11 de Septiembre del 2017

Por: Mónica Rivero
Fuente: On Cuba
Fotos: Gabriel Guerra Bianchini


Silvio Rodríguez cantó Cita con ángeles en el escenario natural para esa canción. Por lo menos tres desventuras de los “seres con alas de otro mundo” tienen una conexión intensa con la ciudad de Nueva York: Martí, el “ángel a caballo”; John Lennon derribado frente al “Parque Central” lleno de gente y los “miles cayendo”, en las abatidas torres gemelas del World Trade Center, hace 16 años.

“Dedico la canción a los mártires, a los inocentes de aquel día”, dijo Silvio. El ataque del 11 de septiembre de 2001 contra las gemelas fue el macabro espectáculo con que entramos al nuevo milenio, un golpe demoledor en el corazón de la llamada capital mundial que ha recibido nuevamente al trovador cubano, después de 7 años de su última presentación en Estados Unidos.

A eso se añade que para él “Nueva York es una ciudad en parte mitológica (…).

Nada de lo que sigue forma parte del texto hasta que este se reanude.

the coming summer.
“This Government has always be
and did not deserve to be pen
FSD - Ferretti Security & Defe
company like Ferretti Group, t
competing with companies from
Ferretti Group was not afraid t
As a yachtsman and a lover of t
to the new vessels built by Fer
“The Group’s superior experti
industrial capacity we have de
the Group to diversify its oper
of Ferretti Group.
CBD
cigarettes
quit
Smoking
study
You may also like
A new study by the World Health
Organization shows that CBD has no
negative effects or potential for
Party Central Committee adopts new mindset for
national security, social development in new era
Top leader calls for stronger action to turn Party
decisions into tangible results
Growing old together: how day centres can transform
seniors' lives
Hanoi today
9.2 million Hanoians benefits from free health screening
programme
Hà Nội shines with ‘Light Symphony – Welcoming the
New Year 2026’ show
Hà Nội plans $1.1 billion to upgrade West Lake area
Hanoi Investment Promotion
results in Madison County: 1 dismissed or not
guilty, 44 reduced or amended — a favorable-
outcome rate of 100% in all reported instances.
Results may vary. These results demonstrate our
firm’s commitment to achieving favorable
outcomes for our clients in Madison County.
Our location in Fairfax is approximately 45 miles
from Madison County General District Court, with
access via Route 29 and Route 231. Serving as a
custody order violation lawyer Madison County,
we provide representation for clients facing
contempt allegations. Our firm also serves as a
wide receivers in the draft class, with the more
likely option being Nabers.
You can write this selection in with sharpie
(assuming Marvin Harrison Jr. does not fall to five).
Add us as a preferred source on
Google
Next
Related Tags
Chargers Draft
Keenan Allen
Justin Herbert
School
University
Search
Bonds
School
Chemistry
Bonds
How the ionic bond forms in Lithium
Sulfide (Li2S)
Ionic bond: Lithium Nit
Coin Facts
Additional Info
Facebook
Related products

Para mí tiene una fascinación especial por haber sido patria chica de Whitman, un poeta que siempre adimiré mucho. Y por haber cobijado durante años fundamentales el genio de Martí”.

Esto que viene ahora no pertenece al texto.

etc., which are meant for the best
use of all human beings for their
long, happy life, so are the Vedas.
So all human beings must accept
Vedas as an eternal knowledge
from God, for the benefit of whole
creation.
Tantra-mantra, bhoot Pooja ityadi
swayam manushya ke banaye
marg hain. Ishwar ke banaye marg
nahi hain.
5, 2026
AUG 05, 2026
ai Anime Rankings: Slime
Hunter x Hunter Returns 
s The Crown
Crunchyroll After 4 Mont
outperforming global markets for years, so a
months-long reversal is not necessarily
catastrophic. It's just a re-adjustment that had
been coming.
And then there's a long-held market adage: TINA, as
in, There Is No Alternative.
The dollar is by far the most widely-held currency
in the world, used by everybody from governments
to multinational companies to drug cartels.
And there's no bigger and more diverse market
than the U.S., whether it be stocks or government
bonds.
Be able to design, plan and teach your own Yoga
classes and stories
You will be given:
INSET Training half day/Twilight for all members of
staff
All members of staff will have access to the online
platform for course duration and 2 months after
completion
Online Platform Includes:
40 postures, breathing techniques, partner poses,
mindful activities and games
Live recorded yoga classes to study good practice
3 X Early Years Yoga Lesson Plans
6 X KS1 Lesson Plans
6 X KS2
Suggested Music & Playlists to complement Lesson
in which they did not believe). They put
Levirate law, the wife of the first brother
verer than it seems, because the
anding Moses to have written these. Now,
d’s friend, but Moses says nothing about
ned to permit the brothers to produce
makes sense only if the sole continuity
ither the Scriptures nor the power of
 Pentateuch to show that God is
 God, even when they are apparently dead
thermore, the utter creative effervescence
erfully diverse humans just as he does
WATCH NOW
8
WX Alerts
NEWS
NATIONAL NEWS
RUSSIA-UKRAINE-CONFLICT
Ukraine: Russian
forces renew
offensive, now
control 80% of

El repertorio incluyó canciones del disco Amoríos (2015), escritas entre 1967 y 1980 y que Silvio no había incluido en ningún disco. Por supuesto cantó sus clásicos, con arreglos nuevos. La maza, Ojalá, Pequeña serenata diurna… Un Unicornio que hiciera solo a guitarra, como en el principio de su carrera.

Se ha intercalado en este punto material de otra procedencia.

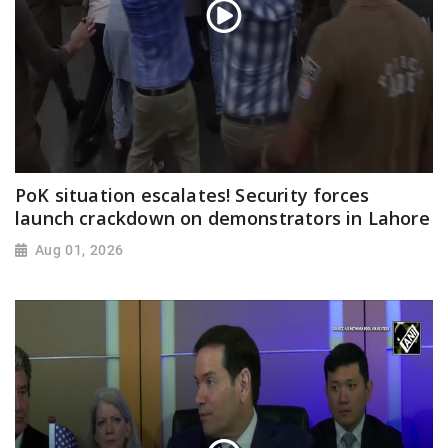
PoK situation escalates! Security forces
launch crackdown on demonstrators in Lahore
Aug 01, 2026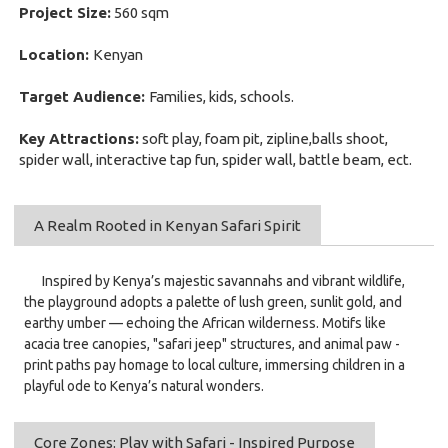
Project Size:
560 sqm
Location:
Kenyan
Target Audience:
Families, kids, schools.
Key Attractions:
soft play, foam pit, zipline,balls shoot,
spider wall, interactive tap fun, spider wall, battle beam, ect.
A Realm Rooted in Kenyan Safari Spirit
Inspired by Kenya’s majestic savannahs and vibrant wildlife,
the playground adopts a palette of lush green, sunlit gold, and
earthy umber — echoing the African wilderness. Motifs like
acacia tree canopies, "safari jeep" structures, and animal paw -
print paths pay homage to local culture, immersing children in a
playful ode to Kenya’s natural wonders.
Core Zones: Play with Safari - Inspired Purpose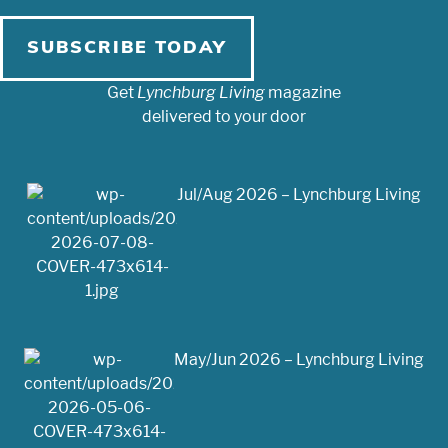
SUBSCRIBE TODAY
Get
Lynchburg Living
magazine
delivered to your door
Jul/Aug 2026 – Lynchburg Living
May/Jun 2026 – Lynchburg Living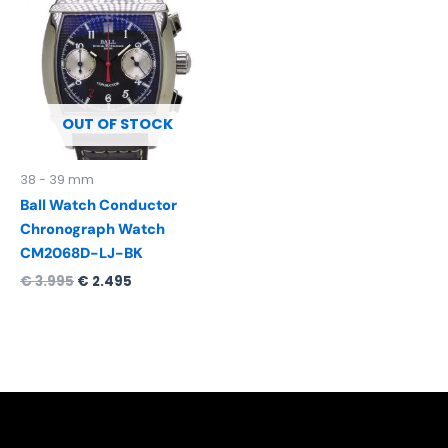
was:
is:
€ 3.995.
€ 2.495.
OUT OF STOCK
38 - 39 mm
Ball Watch Conductor
Chronograph Watch
CM2068D-LJ-BK
€
3.995
€
2.495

Como es costumbre los últimos años y los conciertos de la gira por los barrios que realiza desde septiembre de 2010, lo acompañaron Niurka González en flauta y clarinete, Trovarroco en las cuerdas, Jorge Aragón al piano, Emilio Vega en el vibráfono, Oliver Valdés en batería y Jorge Reyes en el contrabajo.

El trovador recordó también al pastor Lucius Walker, líder de las Caravanas por la Paz que desafían el bloqueo estadounidense y llevan a Cuba donaciones para asistir a la población cubana. “Se la dedico también a Lucius, que fue tan amigo de Cuba, que nos hizo tanto bien. ¡Viva Lucius!.. Vive”. Como parte de Pastores por la Paz, Walker organizó 21 misiones a Cuba, siempre a través de Canadá o México.

Habló también de otro amigo estadounidense: Pete Seeger. Contó que el pulóver que vestía se lo había regalado Seeger, y que bajo la guitarra que tiene dibujada se lee: esta máquina es para matar fascistas. “La mía no es tan dura –dijo Silvio: la mía es para conquistar corazones”. A esto siguió un aplauso generalizado en una ciudad que se resiste al regreso de expresiones de xenofobia e intolerancia.

El concierto, anunciado desde agosto, se hizo en el Parque Central para unas cuatro mil personas que coreaban las canciones y gritaban con distintos acentos del español. Latinoamericanos de varios países, y cubanos, por supuesto. Algunos de ellos no escuchaban al trovador en vivo hacía varias décadas, desde que dejaron la Isla y se instalaron en Estados Unidos.

En uno de sus comentarios de canción en canción, Silvio dijo a propósito del desastre provocado por el huracán Irma, tanto en el Caribe como en la Florida, que estaba “preocupado por todos a quienes les ha tocado lidiar con evento tan duro, nosotros [los cubanos] también”. Irma ha dejado un saldo de al menos 55 fallecidos, 10 de ellos en Cuba.

La presidenta del Concejo Municipal de Nueva York, Melissa Mark-Viverito, dijo a Silvio sobre el escenario que su “sueño de tocar en Central Park se ha hecho realidad, y estamos aquí todos agradecidos por ser quien eres”. Era un sueño de muchos.